What does IVF stand for?
InVerted File
What is the IVF strategy?
It’s a strategy for vector search. You pick some set of key points, make a Voronoi diagram of them, and then find the Voronoi cell for your query vector and search all the points in that cell – plus maybe probe some nearby ones.
What does PQ stand for?
Product Quantization
What is the point of PQ?
It’s to make the vectors themselves smaller, so that L2 distance is easier to calculate.
How do you do Product Quantization?
First, chunk the vectors up into subvectors. Then, for a particular set of subvectors, do clustering, so you get centroids. Finally, replace each subvector with the cluster id.
PQ maps from what space size to what space size?
It maps from the original vector space, like R 100, to a space of the number of subvectors, like R4 if you’re breaking up into 4 subvectors.
What are codewords?
They’re the centroids from Product Quantization.
What is a codebook?
The set of all centroids for a particular subvector subspace in Product Quantization.
What is Indexing?
It’s the strategy you use to store your vectors in your vector space – you put them in an index. And then you need to be able to search within that index.
What is a “flat index”?
It’s one where you don’t modify the vectors at all and just store them directly.
How would you lookup in a flat index?
You would literally just do KNN with the entire index.
What does KNN stand for?
K Nearest Neighbors.
How do you do KNN?
Calculate distance between the query vector and every single other vector. Then return the top K closest.
What are the pros and cons of a flat index?

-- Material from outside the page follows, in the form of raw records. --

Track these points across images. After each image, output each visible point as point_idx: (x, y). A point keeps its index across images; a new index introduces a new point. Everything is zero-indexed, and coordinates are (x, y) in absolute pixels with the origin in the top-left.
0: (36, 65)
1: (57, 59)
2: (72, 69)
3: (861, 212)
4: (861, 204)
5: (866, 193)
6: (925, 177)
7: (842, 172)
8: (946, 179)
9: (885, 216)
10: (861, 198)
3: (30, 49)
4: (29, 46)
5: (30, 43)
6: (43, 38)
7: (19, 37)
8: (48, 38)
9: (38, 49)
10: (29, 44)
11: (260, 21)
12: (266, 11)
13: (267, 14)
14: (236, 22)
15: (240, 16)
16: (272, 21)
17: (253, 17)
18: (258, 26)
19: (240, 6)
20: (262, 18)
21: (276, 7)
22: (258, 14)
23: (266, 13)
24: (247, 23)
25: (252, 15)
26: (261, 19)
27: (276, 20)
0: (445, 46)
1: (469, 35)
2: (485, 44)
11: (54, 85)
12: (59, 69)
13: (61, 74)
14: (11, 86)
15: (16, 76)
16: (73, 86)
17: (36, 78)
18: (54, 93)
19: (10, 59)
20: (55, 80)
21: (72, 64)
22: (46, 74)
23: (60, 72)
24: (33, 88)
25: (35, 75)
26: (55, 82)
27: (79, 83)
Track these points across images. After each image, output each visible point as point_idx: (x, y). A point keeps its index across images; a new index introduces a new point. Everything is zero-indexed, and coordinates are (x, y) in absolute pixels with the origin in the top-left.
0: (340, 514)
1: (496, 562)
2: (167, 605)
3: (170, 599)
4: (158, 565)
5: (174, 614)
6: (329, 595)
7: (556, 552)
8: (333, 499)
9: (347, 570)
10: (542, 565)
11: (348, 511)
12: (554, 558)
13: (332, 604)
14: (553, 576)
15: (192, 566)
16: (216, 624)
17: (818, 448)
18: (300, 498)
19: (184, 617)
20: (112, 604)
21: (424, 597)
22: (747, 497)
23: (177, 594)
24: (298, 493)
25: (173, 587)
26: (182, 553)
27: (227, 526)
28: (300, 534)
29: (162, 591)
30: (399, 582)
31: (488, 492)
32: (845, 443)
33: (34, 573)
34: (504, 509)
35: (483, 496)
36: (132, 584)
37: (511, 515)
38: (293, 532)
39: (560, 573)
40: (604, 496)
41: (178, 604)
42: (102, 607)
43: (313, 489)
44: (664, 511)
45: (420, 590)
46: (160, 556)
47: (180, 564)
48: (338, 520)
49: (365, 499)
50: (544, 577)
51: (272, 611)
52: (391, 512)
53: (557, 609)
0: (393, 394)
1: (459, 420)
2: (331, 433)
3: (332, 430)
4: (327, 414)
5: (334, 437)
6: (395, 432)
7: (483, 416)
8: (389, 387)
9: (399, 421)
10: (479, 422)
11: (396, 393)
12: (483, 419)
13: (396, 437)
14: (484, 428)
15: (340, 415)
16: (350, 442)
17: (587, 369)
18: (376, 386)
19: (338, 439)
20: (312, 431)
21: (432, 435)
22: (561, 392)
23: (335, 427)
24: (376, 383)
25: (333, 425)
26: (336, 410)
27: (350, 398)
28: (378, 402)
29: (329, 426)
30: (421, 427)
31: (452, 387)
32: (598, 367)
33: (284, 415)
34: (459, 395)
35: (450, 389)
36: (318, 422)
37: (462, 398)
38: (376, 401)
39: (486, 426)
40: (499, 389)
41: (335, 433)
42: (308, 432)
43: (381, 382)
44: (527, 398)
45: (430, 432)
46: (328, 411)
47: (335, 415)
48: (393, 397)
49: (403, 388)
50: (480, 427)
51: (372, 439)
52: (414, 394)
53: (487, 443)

Pros: Search quality is maximized since you are literally just doing KNN. Cons are that this takes forever.
What does ANN stand for?
Approximate Nearest Neighbors
What does LSH stand for?
Locality Sensitivity Hashing
How do you do LSH?
Write some hash function that puts similar vectors in the same hash bucket. Then at lookup time, hash the query vector to get its group of similar vectors.
What does it mean “maximize collisions” in the context of LSH?
It means you want the hash function to put similar vectors in the same bucket (collide them).
What are the pros and cons of LSH?
Pros: It’s a middle ground on everything – decent performance but also decent speed and storage. Cons are that it’s not amazing at any one thing, and also susceptible to the curse of dimensionality.